INSTRUCTIONS TO FOLLOW.
Tally the lines in these records that hold the string "youtube", and reply with the number alone.

[Items from a dataset]
Start of Block
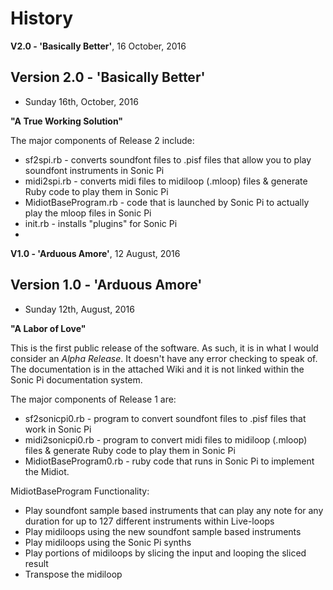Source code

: # History 

**V2.0 - 'Basically Better'**, 16 October, 2016

## Version 2.0 - 'Basically Better'
+ Sunday 16th, October, 2016 

**"A True Working Solution"**

The major components of Release 2 include:
+ sf2spi.rb - converts soundfont files to .pisf files that allow you to play soundfont instruments in Sonic Pi
+ midi2spi.rb - converts midi files to midiloop (.mloop) files & generate Ruby code to play them in Sonic Pi 
+ MidiotBaseProgram.rb - code that is launched by Sonic Pi to actually play the mloop files in Sonic Pi
+ init.rb - installs "plugins" for Sonic Pi
+ 





**V1.0 - 'Arduous Amore'**, 12 August, 2016

## Version 1.0 - 'Arduous Amore'
+ Sunday 12th, August, 2016
 
**"A Labor of Love"**

This is the first public release of the software.  As such, it is in what I would consider an *Alpha Release*.  It doesn't have any error checking to speak of.  The documentation is in the attached Wiki and it is not linked within the Sonic Pi documentation system.

The major components of Release 1 are:
+ sf2sonicpi0.rb - program to convert soundfont files to .pisf files that work in Sonic Pi
+ midi2sonicpi0.rb - program to convert midi files to midiloop (.mloop) files & generate Ruby code to play them in Sonic Pi
+ MidiotBaseProgram0.rb - ruby code that runs in Sonic Pi to implement the Midiot.

MidiotBaseProgram Functionality:
+ Play soundfont sample based instruments that can play any note for any duration for up to 127 different instruments within Live-loops
+ Play midiloops using the new soundfont sample based instruments 
+ Play midiloops using the Sonic Pi synths 
+ Play portions of midiloops by slicing the input and looping the sliced result
+ Transpose the midiloop 

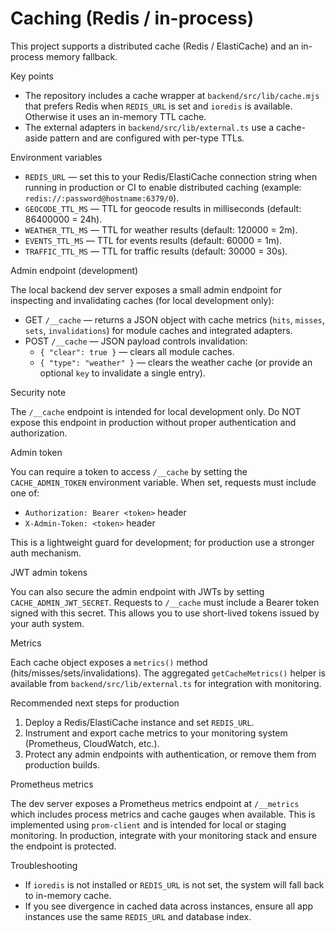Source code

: # Caching (Redis / in-process)

This project supports a distributed cache (Redis / ElastiCache) and an in-process memory fallback.

Key points

- The repository includes a cache wrapper at `backend/src/lib/cache.mjs` that prefers Redis when `REDIS_URL` is set and `ioredis` is available. Otherwise it uses an in-memory TTL cache.
- The external adapters in `backend/src/lib/external.ts` use a cache-aside pattern and are configured with per-type TTLs.

Environment variables

- `REDIS_URL` — set this to your Redis/ElastiCache connection string when running in production or CI to enable distributed caching (example: `redis://:password@hostname:6379/0`).
- `GEOCODE_TTL_MS` — TTL for geocode results in milliseconds (default: 86400000 = 24h).
- `WEATHER_TTL_MS` — TTL for weather results (default: 120000 = 2m).
- `EVENTS_TTL_MS` — TTL for events results (default: 60000 = 1m).
- `TRAFFIC_TTL_MS` — TTL for traffic results (default: 30000 = 30s).

Admin endpoint (development)

The local backend dev server exposes a small admin endpoint for inspecting and invalidating caches (for local development only):

- GET `/__cache` — returns a JSON object with cache metrics (`hits`, `misses`, `sets`, `invalidations`) for module caches and integrated adapters.
- POST `/__cache` — JSON payload controls invalidation:
  - `{ "clear": true }` — clears all module caches.
  - `{ "type": "weather" }` — clears the weather cache (or provide an optional `key` to invalidate a single entry).

Security note

The `/__cache` endpoint is intended for local development only. Do NOT expose this endpoint in production without proper authentication and authorization.

Admin token

You can require a token to access `/__cache` by setting the `CACHE_ADMIN_TOKEN` environment variable. When set, requests must include one of:

- `Authorization: Bearer <token>` header
- `X-Admin-Token: <token>` header

This is a lightweight guard for development; for production use a stronger auth mechanism.

JWT admin tokens

You can also secure the admin endpoint with JWTs by setting `CACHE_ADMIN_JWT_SECRET`. Requests to `/__cache` must include a Bearer token signed with this secret. This allows you to use short-lived tokens issued by your auth system.

Metrics

Each cache object exposes a `metrics()` method (hits/misses/sets/invalidations). The aggregated `getCacheMetrics()` helper is available from `backend/src/lib/external.ts` for integration with monitoring.

Recommended next steps for production

1. Deploy a Redis/ElastiCache instance and set `REDIS_URL`.
2. Instrument and export cache metrics to your monitoring system (Prometheus, CloudWatch, etc.).
3. Protect any admin endpoints with authentication, or remove them from production builds.

Prometheus metrics

The dev server exposes a Prometheus metrics endpoint at `/__metrics` which includes process metrics and cache gauges when available. This is implemented using `prom-client` and is intended for local or staging monitoring. In production, integrate with your monitoring stack and ensure the endpoint is protected.

Troubleshooting

- If `ioredis` is not installed or `REDIS_URL` is not set, the system will fall back to in-memory cache.
- If you see divergence in cached data across instances, ensure all app instances use the same `REDIS_URL` and database index.
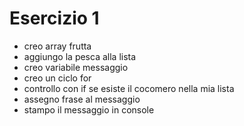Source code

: # Esercizio 1
 - creo array frutta
 - aggiungo la pesca alla lista
 - creo variabile messaggio
 - creo un ciclo for
 - controllo con if se esiste il cocomero nella mia lista
 - assegno frase al messaggio
 - stampo il messaggio in console

 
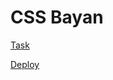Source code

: # CSS Bayan

[Task](https://github.com/DrDiman/CSS-Bayan-task)

[Deploy](https://${YOUR_GITHUB_NAME}.github.io/cssBayan/cssBayan/index.html)
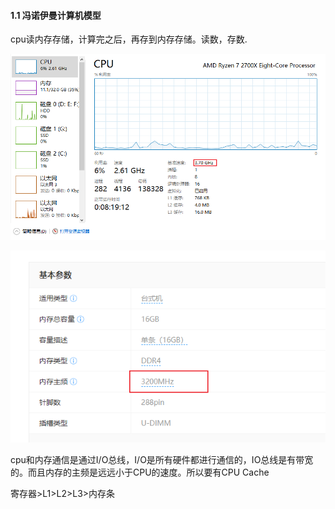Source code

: #### 1.1 冯诺伊曼计算机模型
cpu读内存存储，计算完之后，再存到内存存储。读数，存数.

![image](../images/Snipaste_2022-03-16_14-57-04.png)


![image](../images/Snipaste_2022-03-16_14-57-39.png)

cpu和内存通信是通过I/O总线，I/O是所有硬件都进行通信的，IO总线是有带宽的。而且内存的主频是远远小于CPU的速度。所以要有CPU Cache

寄存器>L1>L2>L3>内存条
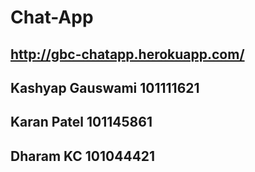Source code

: # Chat-App

## http://gbc-chatapp.herokuapp.com/

## Kashyap Gauswami   101111621
## Karan Patel        101145861
## Dharam KC          101044421
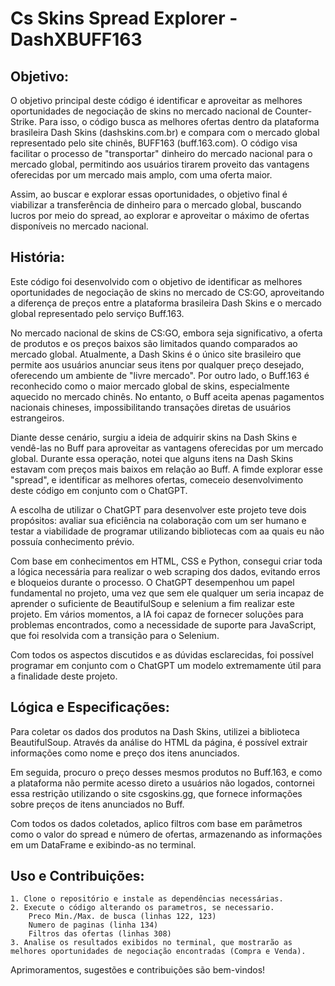 # Cs Skins Spread Explorer - DashXBUFF163

## Objetivo:

O objetivo principal deste código é identificar e aproveitar as melhores oportunidades de negociação de skins no mercado nacional de Counter-Strike. Para isso, o código busca as melhores ofertas dentro da plataforma brasileira Dash Skins (dashskins.com.br) e compara com o mercado global representado pelo site chinês, BUFF163 (buff.163.com). O código visa facilitar o processo de "transportar" dinheiro do mercado nacional para o mercado global, permitindo aos usuários tirarem proveito das vantagens oferecidas por um mercado mais amplo, com uma oferta maior.

Assim, ao buscar e explorar essas oportunidades, o objetivo final é viabilizar a transferência de dinheiro para o mercado global, buscando lucros por meio do spread, ao explorar e aproveitar o máximo de ofertas disponíveis no mercado nacional.


## História:

Este código foi desenvolvido com o objetivo de identificar as melhores oportunidades de negociação de skins no mercado de CS:GO, aproveitando a diferença de preços entre a plataforma brasileira Dash Skins e o mercado global representado pelo serviço Buff.163.

No mercado nacional de skins de CS:GO, embora seja significativo, a oferta de produtos e os preços baixos são limitados quando comparados ao mercado global. Atualmente, a Dash Skins é o único site brasileiro que permite aos usuários anunciar seus itens por qualquer preço desejado, oferecendo um ambiente de "livre mercado". Por outro lado, o Buff.163 é reconhecido como o maior mercado global de skins, especialmente aquecido no mercado chinês. No entanto, o Buff aceita apenas pagamentos nacionais chineses, impossibilitando transações diretas de usuários estrangeiros.

Diante desse cenário, surgiu a ideia de adquirir skins na Dash Skins e vendê-las no Buff para aproveitar as vantagens oferecidas por um mercado global. Durante essa operação, notei que alguns itens na Dash Skins estavam com preços mais baixos em relação ao Buff. A fimde explorar esse "spread", e identificar as melhores ofertas, comeceio desenvolvimento deste código em conjunto com o ChatGPT.

A escolha de utilizar o ChatGPT para desenvolver este projeto teve dois propósitos: avaliar sua eficiência na colaboração com um ser humano e testar a viabilidade de programar utilizando bibliotecas com aa quais eu não possuía conhecimento prévio.

Com base em conhecimentos em HTML, CSS e Python, consegui criar toda a lógica necessária para realizar o web scraping dos dados, evitando erros e bloqueios durante o processo. O ChatGPT desempenhou um papel fundamental no projeto, uma vez que sem ele qualquer um seria incapaz de aprender o suficiente de BeautifulSoup e selenium a fim realizar este projeto. Em vários momentos, a IA foi capaz de fornecer soluções para problemas encontrados, como a necessidade de suporte para JavaScript, que foi resolvida com a transição para o Selenium.

Com todos os aspectos discutidos e as dúvidas esclarecidas, foi possível programar em conjunto com o ChatGPT um modelo extremamente útil para a finalidade deste projeto.



## Lógica e Especificações:

Para coletar os dados dos produtos na Dash Skins, utilizei a biblioteca BeautifulSoup. Através da análise do HTML da página, é possível extrair informações como nome e preço dos itens anunciados.

Em seguida, procuro o preço desses mesmos produtos no Buff.163, e como a plataforma não permite acesso direto a usuários não logados, contornei essa restrição utilizando o site csgoskins.gg, que fornece informações sobre preços de itens anunciados no Buff.

Com todos os dados coletados, aplico filtros com base em parâmetros como o valor do spread e número de ofertas, armazenando as informações em um DataFrame e exibindo-as no terminal.

## Uso e Contribuições:
    1. Clone o repositório e instale as dependências necessárias.
    2. Execute o código alterando os parametros, se necessario.
        Preco Min./Max. de busca (linhas 122, 123)
        Numero de paginas (linha 134)
        Filtros das ofertas (linhas 308)
    3. Analise os resultados exibidos no terminal, que mostrarão as melhores oportunidades de negociação encontradas (Compra e Venda). 


Aprimoramentos, sugestões e contribuições são bem-vindos!

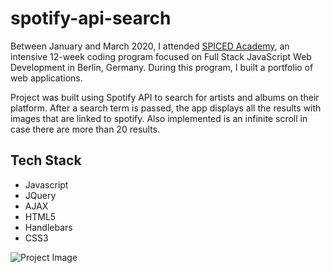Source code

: # spotify-api-search
Between January and March 2020, I attended <a href="http://www.spiced-academy.com/" target="_blank">SPICED Academy</a>, an intensive 12-week coding program focused on Full Stack JavaScript Web Development in Berlin, Germany. During this program, I built a portfolio of web applications.

Project was built using Spotify API to search for artists and albums on their platform.  After a search term is passed, the app displays all the results with images that are linked to spotify.  Also implemented is an infinite scroll in case there are more than 20 results.  

## Tech Stack
 * Javascript
 * JQuery
 * AJAX
 * HTML5
 * Handlebars
 * CSS3

![Project Image](https://github.com/imadarai/spotify-api-search/blob/master/Spotify%20Search.gif?raw=true)
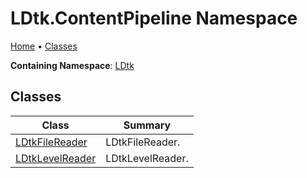 # LDtk\.ContentPipeline Namespace

[Home](../../README.md) &#x2022; [Classes](#classes)

**Containing Namespace**: [LDtk](../README.md)

## Classes

| Class | Summary |
| ----- | ------- |
| [LDtkFileReader](LDtkFileReader/README.md) |  LDtkFileReader\.  |
| [LDtkLevelReader](LDtkLevelReader/README.md) |  LDtkLevelReader\.  |

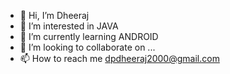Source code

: - 👋 Hi, I’m Dheeraj
- 👀 I’m interested in JAVA
- 🌱 I’m currently learning ANDROID 
- 💞️ I’m looking to collaborate on ...
- 📫 How to reach me dpdheeraj2000@gmail.com
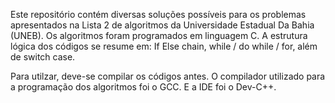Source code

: Este repositório contém diversas soluções possíveis para os problemas apresentados na Lista 2 de algoritmos da Universidade Estadual Da Bahia (UNEB). Os algoritmos foram programados em linguagem C. A estrutura lógica dos códigos se resume em: If Else chain, while / do while / for, além de switch case.

Para utilzar, deve-se compilar os códigos antes. O compilador utilizado para a programação dos algoritmos foi o GCC. E a IDE foi o Dev-C++.
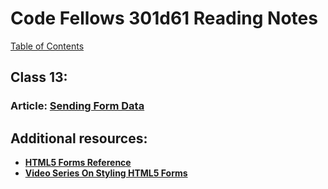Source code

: # Code Fellows 301d61 Reading Notes

[Table of Contents](https://penjoe.github.io/301-reading-notes/)

## **Class 13:**

### **Article:** [**Sending Form Data**](https://developer.mozilla.org/en-US/docs/Learn/Forms/Sending_and_retrieving_form_data)

## **Additional resources:**
- [**HTML5 Forms Reference**](https://htmlreference.io/forms/)
- [**Video Series On Styling HTML5 Forms**](https://www.youtube.com/playlist?list=PL4cUxeGkcC9g5_p_BVUGWykHfqx6bb7qK)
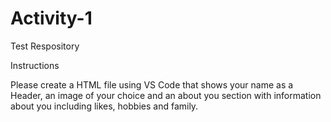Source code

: # Activity-1
Test Respository

Instructions

Please create a HTML file using VS Code that shows your name as a Header, an image of your choice and an about you section with information about you including likes, hobbies and family.

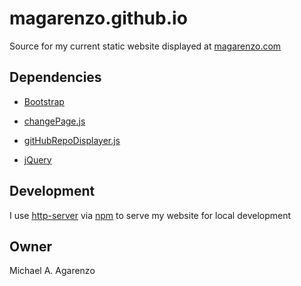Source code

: # magarenzo.github.io

Source for my current static website displayed at [magarenzo.com](https://magarenzo.com)

## Dependencies

* [Bootstrap](https://getbootstrap.com/)

* [changePage.js](https://github.com/magarenzo/changePage.js)

* [gitHubRepoDisplayer.js](https://github.com/magarenzo/gitHubRepoDisplayer.js)

* [jQuery](https://jquery.com/)

## Development

I use [http-server](https://www.npmjs.com/package/http-server) via [npm](https://www.npmjs.com/) to serve my website for local development

## Owner

Michael A. Agarenzo
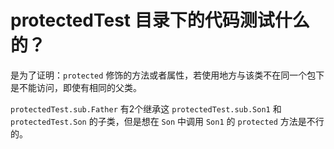 
# protectedTest 目录下的代码测试什么的？

是为了证明：`protected` 修饰的方法或者属性，若使用地方与该类不在同一个包下是不能访问，即使有相同的父类。

`protectedTest.sub.Father` 有2个继承这 `protectedTest.sub.Son1` 和 `protectedTest.Son` 的子类，但是想在 `Son` 中调用 `Son1` 的 `protected` 方法是不行的。
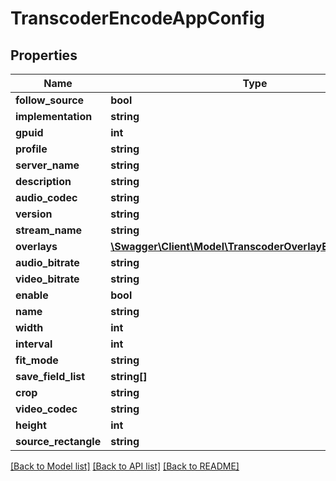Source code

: # TranscoderEncodeAppConfig

## Properties
Name | Type | Description | Notes
------------ | ------------- | ------------- | -------------
**follow_source** | **bool** |  | 
**implementation** | **string** |  | 
**gpuid** | **int** |  | 
**profile** | **string** |  | 
**server_name** | **string** |  | 
**description** | **string** |  | 
**audio_codec** | **string** |  | 
**version** | **string** |  | 
**stream_name** | **string** |  | 
**overlays** | [**\Swagger\Client\Model\TranscoderOverlayEncodeConfig[]**](TranscoderOverlayEncodeConfig.md) |  | 
**audio_bitrate** | **string** |  | 
**video_bitrate** | **string** |  | 
**enable** | **bool** |  | 
**name** | **string** |  | 
**width** | **int** |  | 
**interval** | **int** |  | 
**fit_mode** | **string** |  | 
**save_field_list** | **string[]** |  | [optional] 
**crop** | **string** |  | 
**video_codec** | **string** |  | 
**height** | **int** |  | 
**source_rectangle** | **string** |  | 

[[Back to Model list]](../README.md#documentation-for-models) [[Back to API list]](../README.md#documentation-for-api-endpoints) [[Back to README]](../README.md)


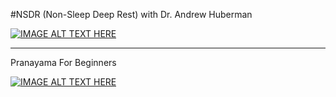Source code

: #NSDR (Non-Sleep Deep Rest) with Dr. Andrew Huberman

[![IMAGE ALT TEXT HERE](https://img.youtube.com/vi/YOUTUBE_VIDEO_ID_HERE/0.jpg)](https://www.youtube.com/watch?v=AKGrmY8OSHM)

---

Pranayama For Beginners

[![IMAGE ALT TEXT HERE](https://img.youtube.com/vi/YOUTUBE_VIDEO_ID_HERE/0.jpg)](https://www.youtube.com/watch?v=blbv5UTBCGg)
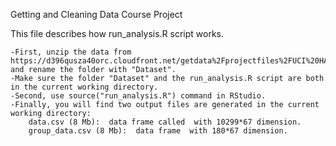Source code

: Getting and Cleaning Data Course Project

This file describes how run_analysis.R script works.

    -First, unzip the data from https://d396qusza40orc.cloudfront.net/getdata%2Fprojectfiles%2FUCI%20HAR%20Dataset.zip and rename the folder with "Dataset".
    -Make sure the folder "Dataset" and the run_analysis.R script are both in the current working directory.
    -Second, use source("run_analysis.R") command in RStudio.
    -Finally, you will find two output files are generated in the current working directory:
        data.csv (8 Mb):  data frame called  with 10299*67 dimension.
        group_data.csv (8 Mb):  data frame  with 180*67 dimension.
End of Block
SOLUTION FOR THIS TASK.
3